Published on March 16th, 2017 | by Millennium Magazine Staff0
Pastor Paula White ; Jesus & Worship
Because there are many religions, so it’s said, there must be many paths to God. We all worship the same God, only in different ways. This way of arguing is as old as time. But perhaps this way of arguing is the wrong way, just as one of those paths may lead to the wrong “god.” What if you worshiped a particular god all your life only to find out his way—that of idolatry—diverted the path to the true God? Passed the brink of time, you would not be in a very good situation, for I have not known many who have reentered time to change their path.
The Supremacy of Christ
Christians are peculiar people. They believe in one way to God, a rather narrow, dangerous way at that. I do not think many who are reading this article would object if I said, to paraphrase John Owen, that those who do not behold the glory of Christ by faith now will not behold the glory of Christ by sight hereafter. Beside the fact that it would be unfair to have multiple ways to enter eternity (for some ways are easier, some unpredictable, some nearly impossible), God has graciously revealed the way to Himself through His Word.
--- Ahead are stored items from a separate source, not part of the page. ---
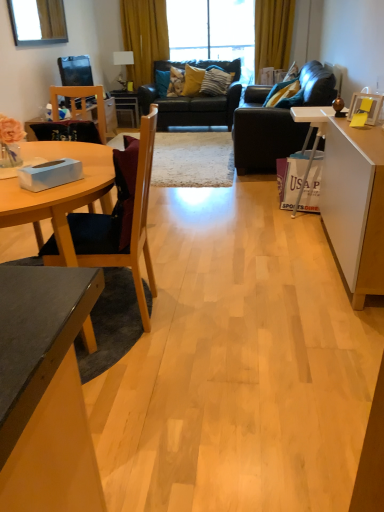
Question: Is dark brown leather couch at right, the 2th studio couch in the back-to-front sequence, smaller than velvet yellow pillow at center, acting as the fourth pillow starting from the front?

Choices:
 (A) yes
 (B) no

Answer: (B)

Question: Is dark brown leather couch at right, the first studio couch positioned from the front, taller than velvet yellow pillow at center, acting as the first pillow starting from the left?

Choices:
 (A) no
 (B) yes

Answer: (B)

Question: Are dark brown leather couch at right, the first studio couch positioned from the front, and velvet yellow pillow at center, acting as the first pillow starting from the left, making contact?

Choices:
 (A) no
 (B) yes

Answer: (A)

Question: From a real-world perspective, is dark brown leather couch at right, the first studio couch positioned from the front, physically above velvet yellow pillow at center, acting as the fourth pillow starting from the front?

Choices:
 (A) yes
 (B) no

Answer: (B)

Question: Would you consider dark brown leather couch at right, the 2th studio couch in the back-to-front sequence, to be distant from velvet yellow pillow at center, which is counted as the first pillow, starting from the back?

Choices:
 (A) no
 (B) yes

Answer: (B)

Question: Considering the relative positions of dark brown leather couch at right, the 2th studio couch in the back-to-front sequence, and velvet yellow pillow at center, which is counted as the first pillow, starting from the back, in the image provided, is dark brown leather couch at right, the 2th studio couch in the back-to-front sequence, to the right of velvet yellow pillow at center, which is counted as the first pillow, starting from the back, from the viewer's perspective?

Choices:
 (A) yes
 (B) no

Answer: (A)

Question: From a real-world perspective, is yellow fabric curtain at upper center, which ranks as the 1th curtain in right-to-left order, positioned under velvet blue pillow at upper right, positioned as the 1th pillow in front-to-back order, based on gravity?

Choices:
 (A) no
 (B) yes

Answer: (A)

Question: Can you confirm if yellow fabric curtain at upper center, which ranks as the 1th curtain in right-to-left order, is smaller than velvet blue pillow at upper right, which is the 4th pillow from back to front?

Choices:
 (A) no
 (B) yes

Answer: (A)

Question: From the image's perspective, is yellow fabric curtain at upper center, which ranks as the 1th curtain in right-to-left order, over velvet blue pillow at upper right, positioned as the 1th pillow in front-to-back order?

Choices:
 (A) no
 (B) yes

Answer: (B)

Question: Is yellow fabric curtain at upper center, which ranks as the 1th curtain in right-to-left order, bigger than velvet blue pillow at upper right, positioned as the 1th pillow in front-to-back order?

Choices:
 (A) no
 (B) yes

Answer: (B)

Question: Considering the relative positions of yellow fabric curtain at upper center, which ranks as the 1th curtain in right-to-left order, and velvet blue pillow at upper right, the 4th pillow viewed from the left, in the image provided, is yellow fabric curtain at upper center, which ranks as the 1th curtain in right-to-left order, behind velvet blue pillow at upper right, the 4th pillow viewed from the left,?

Choices:
 (A) yes
 (B) no

Answer: (A)

Question: Can you confirm if yellow fabric curtain at upper center, the second curtain viewed from the left, is wider than velvet blue pillow at upper right, which is the 4th pillow from back to front?

Choices:
 (A) no
 (B) yes

Answer: (B)

Question: Is velvet blue pillow at upper right, which is the 4th pillow from back to front, at the back of matte white lamp at upper center?

Choices:
 (A) yes
 (B) no

Answer: (B)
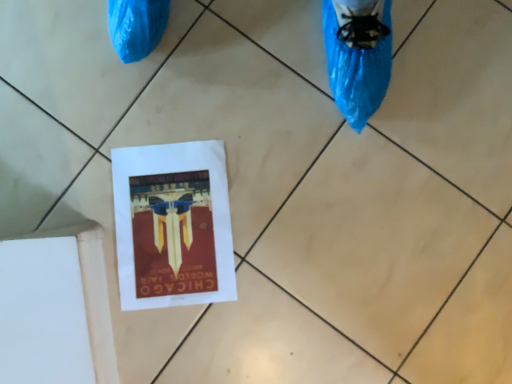
The height and width of the screenshot is (384, 512). What do you see at coordinates (374, 242) in the screenshot?
I see `white paper at center` at bounding box center [374, 242].

This screenshot has height=384, width=512. I want to click on white paper at center, so click(374, 242).

What do you see at coordinates (173, 225) in the screenshot? I see `matte paper flyer at center` at bounding box center [173, 225].

Where is `matte paper flyer at center`? Image resolution: width=512 pixels, height=384 pixels. matte paper flyer at center is located at coordinates (173, 225).

Locate an element on the screen. white paper at center is located at coordinates (374, 242).

Would you say white paper at center is to the left or to the right of matte paper flyer at center in the picture?

Clearly, white paper at center is on the right of matte paper flyer at center in the image.

Does white paper at center come behind matte paper flyer at center?

No, the depth of white paper at center is less than that of matte paper flyer at center.

Between point (358, 261) and point (189, 207), which one is positioned behind?

The point (189, 207) is more distant.

From the image's perspective, which one is positioned higher, white paper at center or matte paper flyer at center?

matte paper flyer at center is shown above in the image.

From a real-world perspective, is white paper at center physically below matte paper flyer at center?

Actually, white paper at center is physically above matte paper flyer at center in the real world.

Between white paper at center and matte paper flyer at center, which one has larger width?

matte paper flyer at center.

Does white paper at center have a greater height compared to matte paper flyer at center?

Yes.

Who is bigger, white paper at center or matte paper flyer at center?

white paper at center.

Is white paper at center located outside matte paper flyer at center?

Indeed, white paper at center is completely outside matte paper flyer at center.

Is there a large distance between white paper at center and matte paper flyer at center?

No, white paper at center is not far away from matte paper flyer at center.

Is white paper at center turned away from matte paper flyer at center?

Yes, white paper at center is positioned with its back facing matte paper flyer at center.

Can you tell me how much white paper at center and matte paper flyer at center differ in facing direction?

The angular difference between white paper at center and matte paper flyer at center is 3.93 degrees.

Find the location of `tile located in front of the matte paper flyer at center`. tile located in front of the matte paper flyer at center is located at coordinates (374, 242).

In the image, is matte paper flyer at center on the left side or the right side of white paper at center?

Clearly, matte paper flyer at center is on the left of white paper at center in the image.

Which object is further away from the camera, matte paper flyer at center or white paper at center?

matte paper flyer at center is behind.

Considering the points (126, 158) and (438, 198), which point is in front, point (126, 158) or point (438, 198)?

Positioned in front is point (438, 198).

From the image's perspective, between matte paper flyer at center and white paper at center, which one is located above?

matte paper flyer at center is shown above in the image.

From a real-world perspective, between matte paper flyer at center and white paper at center, who is vertically lower?

From a 3D spatial view, matte paper flyer at center is below.

In the scene shown: Which object is thinner, matte paper flyer at center or white paper at center?

With smaller width is white paper at center.

In terms of height, does matte paper flyer at center look taller or shorter compared to white paper at center?

Considering their sizes, matte paper flyer at center has less height than white paper at center.

Which of these two, matte paper flyer at center or white paper at center, is smaller?

With smaller size is matte paper flyer at center.

Is matte paper flyer at center completely or partially outside of white paper at center?

No, most part of matte paper flyer at center lies within white paper at center.

Is matte paper flyer at center placed right next to white paper at center?

No, matte paper flyer at center is not touching white paper at center.

Is matte paper flyer at center oriented away from white paper at center?

Yes, matte paper flyer at center's orientation is away from white paper at center.

How many degrees apart are the facing directions of matte paper flyer at center and white paper at center?

There is a 3.93-degree angle between the facing directions of matte paper flyer at center and white paper at center.

In the scene shown: Measure the distance between matte paper flyer at center and white paper at center.

9.10 inches.

In the image, there is a white paper at center. At what (x,y) coordinates should I click in order to perform the action: click on flyer below it (from a real-world perspective). Please return your answer as a coordinate pair (x, y). The width and height of the screenshot is (512, 384). Looking at the image, I should click on (173, 225).

Locate an element on the screen. The image size is (512, 384). tile below the matte paper flyer at center (from the image's perspective) is located at coordinates (374, 242).

Find the location of `tile in front of the matte paper flyer at center`. tile in front of the matte paper flyer at center is located at coordinates (374, 242).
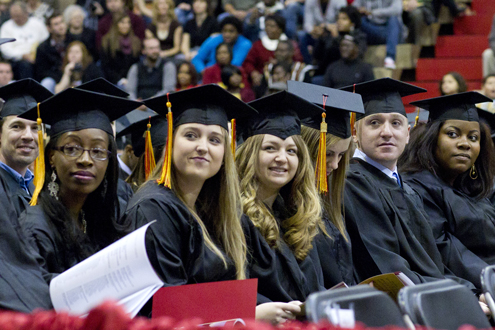
Find the location of a particular element. stairs is located at coordinates (439, 71), (459, 53), (475, 24), (486, 7), (430, 86).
Jesus—the Word—rules the present world, putting to silence those gods who speak of mythical fairy tales. Jesus upholds all things (Heb. 1:3). He not only reigns supreme over all spiritual forces in the heavenly places, but also governs the affairs of men so that nothing happens outside His control. Jesus is the only man who has risen from the grave. Jesus is the only God who has the power to raise us from the grave, change our ashes into something beautiful, transform sinners into saints and rebels into the redeemed. Only Jesus—over all gods, and people—is worthy of praise.
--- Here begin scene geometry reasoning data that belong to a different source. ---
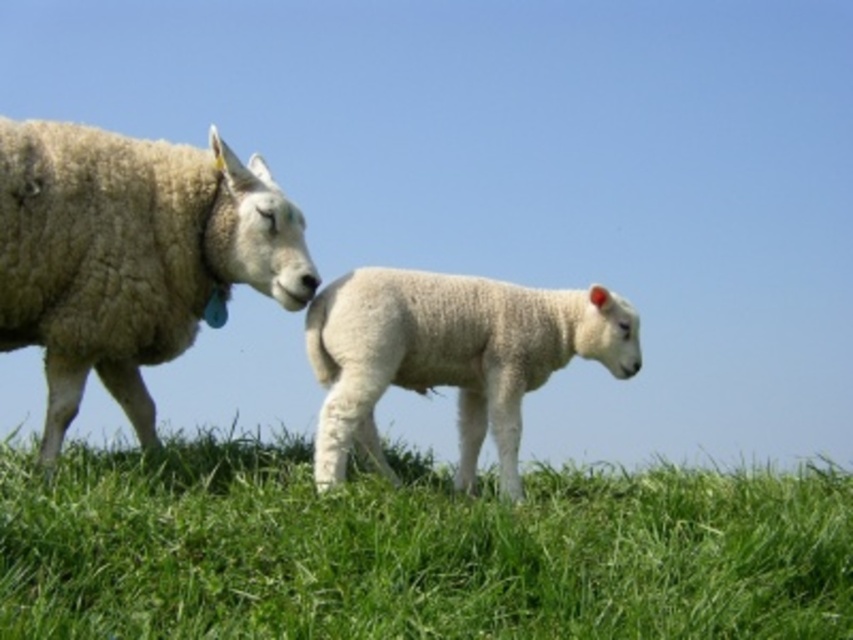
Does green grassy at lower center come behind white woolen sheep at left?

No, it is not.

From the picture: Between green grassy at lower center and white woolen sheep at left, which one has more height?

white woolen sheep at left

Find the location of a particular element. This screenshot has width=853, height=640. green grassy at lower center is located at coordinates (412, 548).

Between white woolen sheep at left and white woolen lamb at center, which one is positioned higher?

white woolen sheep at left is above.

The image size is (853, 640). What do you see at coordinates (129, 253) in the screenshot?
I see `white woolen sheep at left` at bounding box center [129, 253].

The height and width of the screenshot is (640, 853). In order to click on white woolen sheep at left in this screenshot , I will do `click(129, 253)`.

Which is behind, point (140, 477) or point (483, 420)?

Positioned behind is point (483, 420).

Does green grassy at lower center have a greater height compared to white woolen lamb at center?

In fact, green grassy at lower center may be shorter than white woolen lamb at center.

Is point (349, 616) positioned in front of point (462, 449)?

Yes.

What are the coordinates of `green grassy at lower center` in the screenshot? It's located at (412, 548).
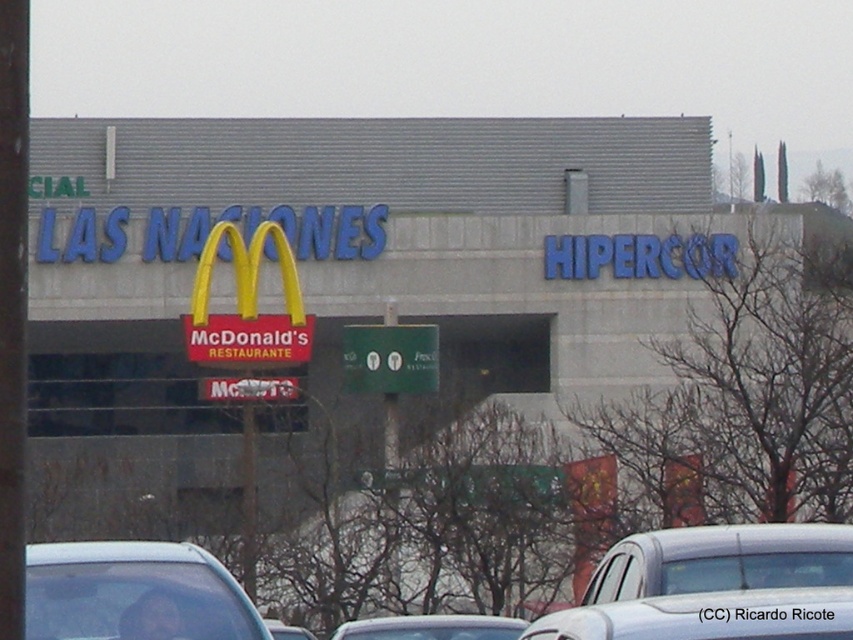
You are standing in front of the commercial building and want to take a photo of the green matte sign at center without the white glossy car at center blocking it. Where should you move to achieve this?

Move behind the white glossy car at center so that the green matte sign at center becomes visible without obstruction.

You are standing at the entrance of the commercial building and want to park your car. The parking lot has a designated parking spot marked at point (708, 616). Can you safely park your car in that spot without blocking the entrance?

The white glossy car at center is located at point (708, 616), so parking there would block the entrance as the car is already occupying that spot.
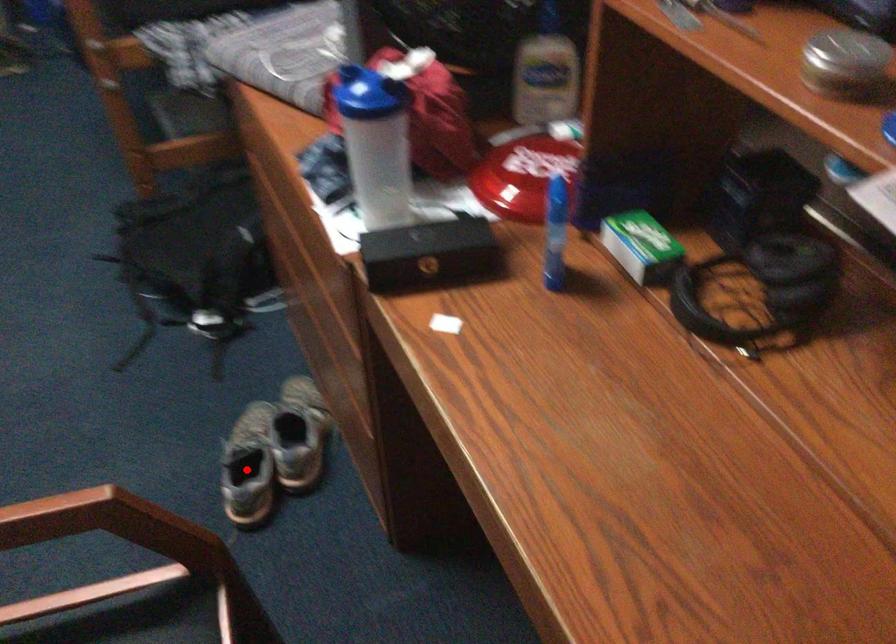
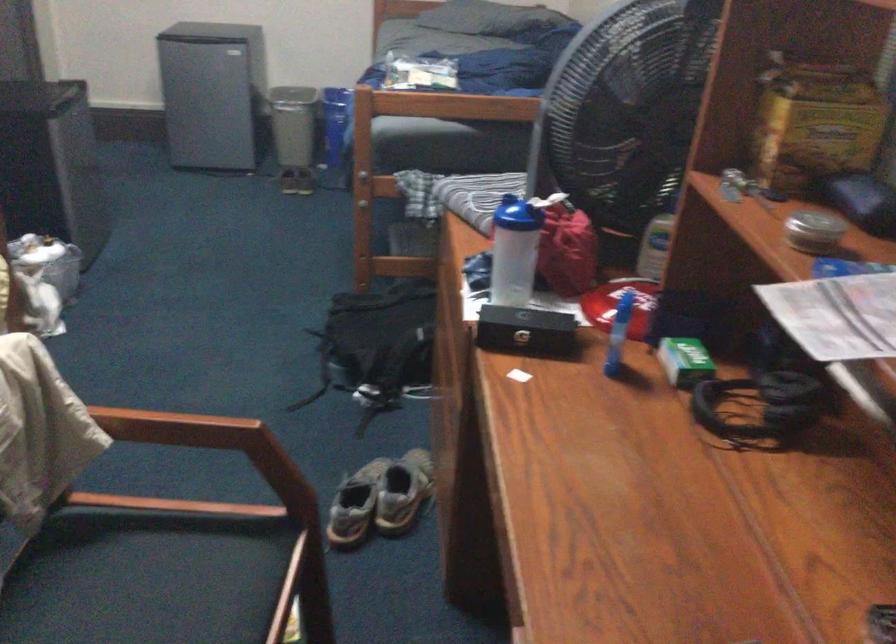
Find the pixel in the second image that matches the highlighted location in the first image.

(355, 505)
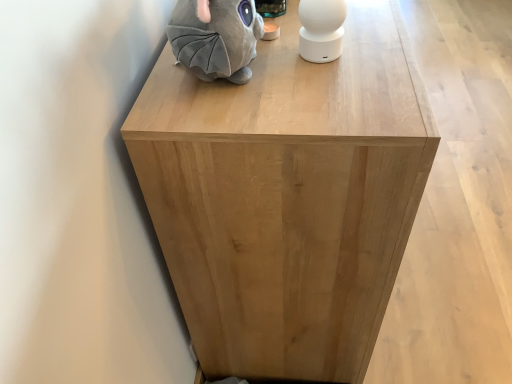
The height and width of the screenshot is (384, 512). I want to click on vacant area that lies between white matte speaker at upper center, which is counted as the first toy, starting from the right, and gray plush toy at upper left, marked as the 2th toy in a right-to-left arrangement, so click(295, 71).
In fact, for those who are trekking on the right path, John says that for all eternity Christ will be the object of worship (Rev. 22:3). The new heaven and the new earth will be a place of constant worship. Christ as the object of worship is significant primarily in two ways. First, God will dwell among all those who had faith in Christ (Rev. 21:22). God and the Lamb are the new temple, indicating that worship is to be found with Christ Himself, the radiance of God’s glory (Heb. 1:3). Second, the glory of God literally fills the new heaven and the new earth so that there is no need for the sun or moon. John explains further by stating that Christ Himself illumines this glory, for the glory of God is the lamp of the Lamb (Rev. 21:23).
In Revelation 21, John pulls back the curtain to our new eternal home. We see that worship dominates our activity because we are constantly and literally with God. Sin, tears, death, pain will be no more, allowing unhindered praise to spring forth. We will drink “from the spring of the water of life without cost,” tasting absolute freedom and total immortality (21:4-6). Eternity will be a residence of peace where all fears and disappointments vanish. The world of sin will be replaced by a world of righteousness. We will live in such a place by the glory of the Lamb whose light shines on us.
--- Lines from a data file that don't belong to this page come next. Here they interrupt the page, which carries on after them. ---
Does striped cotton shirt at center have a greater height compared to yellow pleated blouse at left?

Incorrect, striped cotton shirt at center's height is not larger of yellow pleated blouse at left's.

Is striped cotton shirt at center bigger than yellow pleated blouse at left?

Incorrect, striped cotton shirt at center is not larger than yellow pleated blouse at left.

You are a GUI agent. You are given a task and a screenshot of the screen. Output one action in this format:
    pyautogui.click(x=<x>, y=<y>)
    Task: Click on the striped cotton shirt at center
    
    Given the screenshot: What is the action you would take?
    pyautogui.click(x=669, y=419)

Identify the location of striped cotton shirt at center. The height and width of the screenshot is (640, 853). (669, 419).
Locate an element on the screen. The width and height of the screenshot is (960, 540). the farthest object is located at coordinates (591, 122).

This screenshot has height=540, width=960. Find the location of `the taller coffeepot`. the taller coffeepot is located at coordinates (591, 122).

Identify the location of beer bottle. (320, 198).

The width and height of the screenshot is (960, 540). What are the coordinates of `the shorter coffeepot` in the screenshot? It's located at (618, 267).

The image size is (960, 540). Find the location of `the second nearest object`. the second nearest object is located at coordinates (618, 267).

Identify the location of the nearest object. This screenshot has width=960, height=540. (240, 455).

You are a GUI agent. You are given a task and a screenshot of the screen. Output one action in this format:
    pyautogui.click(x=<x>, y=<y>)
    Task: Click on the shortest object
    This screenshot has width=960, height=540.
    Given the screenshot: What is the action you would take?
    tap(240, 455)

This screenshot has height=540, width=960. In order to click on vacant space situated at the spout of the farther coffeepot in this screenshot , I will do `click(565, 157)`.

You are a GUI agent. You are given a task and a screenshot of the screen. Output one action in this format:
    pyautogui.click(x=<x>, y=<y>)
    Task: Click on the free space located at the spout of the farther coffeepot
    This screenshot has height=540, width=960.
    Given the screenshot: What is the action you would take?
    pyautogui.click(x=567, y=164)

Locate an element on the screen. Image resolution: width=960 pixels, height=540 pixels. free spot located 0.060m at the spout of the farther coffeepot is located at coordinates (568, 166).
To bring heaven down—or, to make this applicable—we could say that our looking into eternity should motivate us to live by the lamp of the Lamb while waiting for our heavenly home. Paul says we are light in the Lord (Eph. 5:8). We live in a dark world. This world has need for the lamp of the Lamb that shines so brightly in heaven. We bring heaven down by telling the world that worship of the true God is only experienced by the light of Christ. Living by the lamp of Christ means that we live our lives in open worship before a dark world. As others see Christ in us, the piercing light will penetrate their darkness, bringing hope, salvation, and peace to people who are wooed and fooled by false gods.